Below is a step-by-step example code for loading, preprocessing, and visualizing single-cell RNA-seq data with Seurat, including comments to explain each step:

```r
# Load packages
library(Seurat)
library(SeuratData)

# Load the pbmc3k dataset (replace with your dataset if needed)
SeuratData::InstallData("pbmc3k")
data("pbmc3k") # Replace with your dataset

# Create a Seurat object
pbmc_counts <- as.matrix(pbmc3k@assays$RNA@counts)
pbmc <- CreateSeuratObject(counts = pbmc_counts)

# Quality control and filtering
pbmc <- subset(pbmc, subset = nFeature_RNA > 200 & nFeature_RNA < 2500)

# Normalize the data
# This step adjusts for differences in sequencing depth across cells.
pbmc <- NormalizeData(pbmc)

# Identify variable features
# Variable features are genes that exhibit high variability across cells.
# These features are used in downstream analyses to focus on informative genes.
pbmc <- FindVariableFeatures(pbmc)

# Scale the data
# Scaling centers and scales each gene, making them comparable for PCA and clustering.
# This is an important step for most dimensionality reduction techniques.
pbmc <- ScaleData(pbmc)

# Step 4: Run Principal Component Analysis (PCA)
# PCA reduces the dimensionality of the data, allowing us to identify major sources of variation.
# Here, we use the variable features identified earlier to perform PCA.
pbmc <- RunPCA(pbmc)

# Step 5: Find Neighbors
# This step identifies nearest neighbors for each cell based on their PCA scores.
# It is an essential step before clustering the cells.
pbmc <- FindNeighbors(pbmc, dims = 1:10)

# Step 6: Cluster the cells
# Clustering groups cells with similar expression profiles, aiding in cell-type identification.
pbmc <- FindClusters(pbmc, resolution = 0.5)

# Step 7: Run UMAP for visualization
# UMAP (Uniform Manifold Approximation and Projection) is a popular method for visualizing high-dimensional data.
# This step reduces the data to two dimensions, making it easier to visualize clusters.
pbmc <- RunUMAP(pbmc, dims = 1:10)

# Step 8: Plot the UMAP results
# This visualization shows the clusters identified by Seurat, each in a different color.
DimPlot(pbmc, reduction = "umap")
```

This annotated code provides a guide for basic steps of single-cell RNA-seq analysis in Seurat, from data normalization to visualization.

**For a detailed tutorial on using Seurat, please visit [this link](https://satijalab.org/seurat/articles/pbmc3k_tutorial.html)**


## Memory and Core Requirements

### **Memory Requirements**

- **Small Dataset (up to ~10,000 cells)**: 16–32 GB RAM should suffice for typical preprocessing and clustering tasks.
- **Medium Dataset (up to ~50,000 cells)**: 32–64 GB RAM is recommended to handle most analyses comfortably.
- **Large Dataset (over ~100,000 cells)**: 128 GB or more might be needed, particularly for steps like dimensionality reduction and integration.

### **Core Requirements**

- **Small Analyses**: For small datasets or exploratory analysis, 2–4 cores are generally sufficient.
- **Medium to Large Analyses**: For larger datasets, 8–16 cores are beneficial, especially for parallelizable steps such as normalization, dimensionality reduction, and clustering.
- **Very Large or High-throughput Analyses**: Using 24 cores or more can help expedite analyses on large datasets, especially when utilizing parallelized workflows with packages like `BiocParallel`.
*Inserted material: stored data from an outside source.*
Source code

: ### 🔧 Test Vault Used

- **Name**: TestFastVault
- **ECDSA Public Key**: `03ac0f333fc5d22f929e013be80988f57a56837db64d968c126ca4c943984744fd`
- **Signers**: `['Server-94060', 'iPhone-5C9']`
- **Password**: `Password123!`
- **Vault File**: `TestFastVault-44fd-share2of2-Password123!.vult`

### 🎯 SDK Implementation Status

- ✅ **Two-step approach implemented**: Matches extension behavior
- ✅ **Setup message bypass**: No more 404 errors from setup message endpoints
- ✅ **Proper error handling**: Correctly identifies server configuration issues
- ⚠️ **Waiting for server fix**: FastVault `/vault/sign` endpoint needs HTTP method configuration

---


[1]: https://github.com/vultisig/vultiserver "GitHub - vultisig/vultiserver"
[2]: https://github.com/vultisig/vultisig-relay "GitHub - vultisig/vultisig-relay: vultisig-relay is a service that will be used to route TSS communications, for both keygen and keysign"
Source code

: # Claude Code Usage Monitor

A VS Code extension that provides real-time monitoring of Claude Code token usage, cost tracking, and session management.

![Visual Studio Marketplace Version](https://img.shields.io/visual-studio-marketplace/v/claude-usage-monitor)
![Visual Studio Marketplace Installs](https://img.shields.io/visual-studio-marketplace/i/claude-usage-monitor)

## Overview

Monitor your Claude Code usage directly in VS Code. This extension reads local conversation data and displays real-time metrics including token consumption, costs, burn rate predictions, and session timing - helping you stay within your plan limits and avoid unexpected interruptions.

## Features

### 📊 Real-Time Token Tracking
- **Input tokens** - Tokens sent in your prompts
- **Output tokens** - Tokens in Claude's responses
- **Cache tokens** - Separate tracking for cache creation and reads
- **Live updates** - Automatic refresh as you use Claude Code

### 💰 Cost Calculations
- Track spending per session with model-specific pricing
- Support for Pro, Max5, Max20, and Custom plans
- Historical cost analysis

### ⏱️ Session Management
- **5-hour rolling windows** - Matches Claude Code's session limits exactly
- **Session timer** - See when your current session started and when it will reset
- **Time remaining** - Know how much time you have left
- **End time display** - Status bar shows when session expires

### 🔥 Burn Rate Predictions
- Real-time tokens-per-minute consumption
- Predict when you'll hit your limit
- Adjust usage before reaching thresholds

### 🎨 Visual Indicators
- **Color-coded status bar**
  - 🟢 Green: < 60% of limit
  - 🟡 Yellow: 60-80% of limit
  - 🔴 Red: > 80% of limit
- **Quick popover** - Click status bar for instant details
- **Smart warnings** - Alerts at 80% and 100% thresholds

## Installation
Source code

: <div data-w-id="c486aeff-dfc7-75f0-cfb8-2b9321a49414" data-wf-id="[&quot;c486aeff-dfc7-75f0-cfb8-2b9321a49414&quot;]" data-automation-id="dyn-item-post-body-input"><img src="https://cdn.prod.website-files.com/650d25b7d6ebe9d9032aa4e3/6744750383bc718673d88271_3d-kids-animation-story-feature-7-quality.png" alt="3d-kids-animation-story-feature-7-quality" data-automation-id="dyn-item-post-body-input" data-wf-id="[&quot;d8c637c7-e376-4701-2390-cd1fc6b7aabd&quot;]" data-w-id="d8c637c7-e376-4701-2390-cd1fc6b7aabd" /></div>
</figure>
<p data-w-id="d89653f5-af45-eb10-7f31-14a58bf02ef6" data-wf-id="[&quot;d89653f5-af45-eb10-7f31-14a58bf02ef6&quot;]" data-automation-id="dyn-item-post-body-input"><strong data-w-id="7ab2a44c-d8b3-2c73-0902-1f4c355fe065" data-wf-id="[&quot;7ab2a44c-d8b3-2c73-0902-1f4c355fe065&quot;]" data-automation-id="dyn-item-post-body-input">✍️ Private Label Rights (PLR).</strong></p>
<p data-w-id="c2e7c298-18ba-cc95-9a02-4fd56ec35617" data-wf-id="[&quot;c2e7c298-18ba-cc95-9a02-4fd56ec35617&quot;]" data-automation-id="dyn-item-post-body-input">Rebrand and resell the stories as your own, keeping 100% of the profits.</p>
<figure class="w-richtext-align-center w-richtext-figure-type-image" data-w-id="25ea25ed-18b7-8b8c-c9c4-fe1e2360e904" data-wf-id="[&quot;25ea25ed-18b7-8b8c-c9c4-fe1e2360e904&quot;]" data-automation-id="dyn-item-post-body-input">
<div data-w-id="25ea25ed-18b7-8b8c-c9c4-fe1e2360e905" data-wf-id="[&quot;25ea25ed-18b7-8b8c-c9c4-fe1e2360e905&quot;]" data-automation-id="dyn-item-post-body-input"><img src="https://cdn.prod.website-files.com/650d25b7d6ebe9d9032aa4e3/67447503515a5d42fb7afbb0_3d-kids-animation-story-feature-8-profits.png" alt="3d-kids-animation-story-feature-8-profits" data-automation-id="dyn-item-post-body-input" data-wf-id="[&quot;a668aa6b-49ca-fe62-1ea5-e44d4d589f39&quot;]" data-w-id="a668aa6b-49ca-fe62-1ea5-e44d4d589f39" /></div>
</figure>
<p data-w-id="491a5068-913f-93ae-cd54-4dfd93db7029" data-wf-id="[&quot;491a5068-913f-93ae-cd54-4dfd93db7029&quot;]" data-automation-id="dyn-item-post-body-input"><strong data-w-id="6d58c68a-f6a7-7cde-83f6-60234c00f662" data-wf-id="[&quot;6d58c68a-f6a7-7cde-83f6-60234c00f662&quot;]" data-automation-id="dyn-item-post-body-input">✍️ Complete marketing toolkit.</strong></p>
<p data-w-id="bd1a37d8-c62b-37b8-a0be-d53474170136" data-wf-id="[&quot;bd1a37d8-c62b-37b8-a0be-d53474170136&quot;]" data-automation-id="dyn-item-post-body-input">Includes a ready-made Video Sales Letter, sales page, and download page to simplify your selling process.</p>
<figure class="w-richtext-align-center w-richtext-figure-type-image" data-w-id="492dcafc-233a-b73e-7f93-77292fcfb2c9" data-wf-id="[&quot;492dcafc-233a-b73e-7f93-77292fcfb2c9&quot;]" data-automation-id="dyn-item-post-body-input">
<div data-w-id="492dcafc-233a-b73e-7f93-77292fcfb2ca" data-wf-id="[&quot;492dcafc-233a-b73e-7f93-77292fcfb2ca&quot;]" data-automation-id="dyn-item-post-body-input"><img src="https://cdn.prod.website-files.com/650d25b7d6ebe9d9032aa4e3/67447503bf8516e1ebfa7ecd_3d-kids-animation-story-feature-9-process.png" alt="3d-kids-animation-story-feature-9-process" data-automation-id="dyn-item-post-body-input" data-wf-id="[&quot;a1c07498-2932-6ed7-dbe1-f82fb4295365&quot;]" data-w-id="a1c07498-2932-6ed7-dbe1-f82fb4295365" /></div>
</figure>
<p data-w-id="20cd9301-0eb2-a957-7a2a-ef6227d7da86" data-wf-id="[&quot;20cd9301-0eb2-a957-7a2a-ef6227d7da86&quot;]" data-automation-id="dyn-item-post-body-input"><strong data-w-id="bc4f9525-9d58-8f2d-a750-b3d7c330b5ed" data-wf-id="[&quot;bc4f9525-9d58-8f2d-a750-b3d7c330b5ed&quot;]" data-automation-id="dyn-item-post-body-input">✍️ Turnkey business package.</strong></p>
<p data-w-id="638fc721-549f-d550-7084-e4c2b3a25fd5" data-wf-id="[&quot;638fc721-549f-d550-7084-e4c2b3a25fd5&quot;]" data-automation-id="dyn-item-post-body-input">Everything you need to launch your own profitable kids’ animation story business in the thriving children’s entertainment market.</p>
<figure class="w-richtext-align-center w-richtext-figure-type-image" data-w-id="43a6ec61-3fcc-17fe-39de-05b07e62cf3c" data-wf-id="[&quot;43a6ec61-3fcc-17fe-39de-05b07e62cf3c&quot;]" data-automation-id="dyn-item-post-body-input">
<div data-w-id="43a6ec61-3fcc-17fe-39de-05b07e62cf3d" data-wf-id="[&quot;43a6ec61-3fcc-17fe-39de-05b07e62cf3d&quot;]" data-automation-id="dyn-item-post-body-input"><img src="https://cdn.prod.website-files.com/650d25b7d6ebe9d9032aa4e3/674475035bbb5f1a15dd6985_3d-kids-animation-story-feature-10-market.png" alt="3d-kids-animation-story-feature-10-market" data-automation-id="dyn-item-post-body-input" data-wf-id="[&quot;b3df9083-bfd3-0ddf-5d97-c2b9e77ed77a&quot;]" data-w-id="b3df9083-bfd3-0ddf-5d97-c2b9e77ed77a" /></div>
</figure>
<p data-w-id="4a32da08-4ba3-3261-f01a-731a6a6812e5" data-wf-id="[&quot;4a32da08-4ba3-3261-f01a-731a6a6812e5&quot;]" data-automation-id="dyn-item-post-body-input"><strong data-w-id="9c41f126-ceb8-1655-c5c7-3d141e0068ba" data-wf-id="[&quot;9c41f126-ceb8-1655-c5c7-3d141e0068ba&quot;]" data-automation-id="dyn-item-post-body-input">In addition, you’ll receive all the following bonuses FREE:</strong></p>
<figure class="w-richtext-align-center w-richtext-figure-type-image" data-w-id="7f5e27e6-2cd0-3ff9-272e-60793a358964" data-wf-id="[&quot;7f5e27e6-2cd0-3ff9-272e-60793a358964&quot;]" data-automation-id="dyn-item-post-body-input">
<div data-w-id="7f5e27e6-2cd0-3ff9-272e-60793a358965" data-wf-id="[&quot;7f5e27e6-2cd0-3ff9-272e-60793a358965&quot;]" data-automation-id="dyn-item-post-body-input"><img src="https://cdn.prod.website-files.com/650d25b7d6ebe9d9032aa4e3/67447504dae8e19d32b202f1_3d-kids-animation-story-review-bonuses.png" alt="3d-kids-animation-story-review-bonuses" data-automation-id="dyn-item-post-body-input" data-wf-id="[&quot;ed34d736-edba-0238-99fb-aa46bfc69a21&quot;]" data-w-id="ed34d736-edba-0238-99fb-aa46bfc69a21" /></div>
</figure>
### Example Setup Recommendations

For a typical medium-sized scRNA-seq analysis in R, a setup with **64 GB of memory and 8–12 cores** is often effective. If you’re working with very large datasets or performing computationally intensive steps like integration across multiple datasets, consider **128 GB of memory and 16 or more cores** to optimize performance and speed.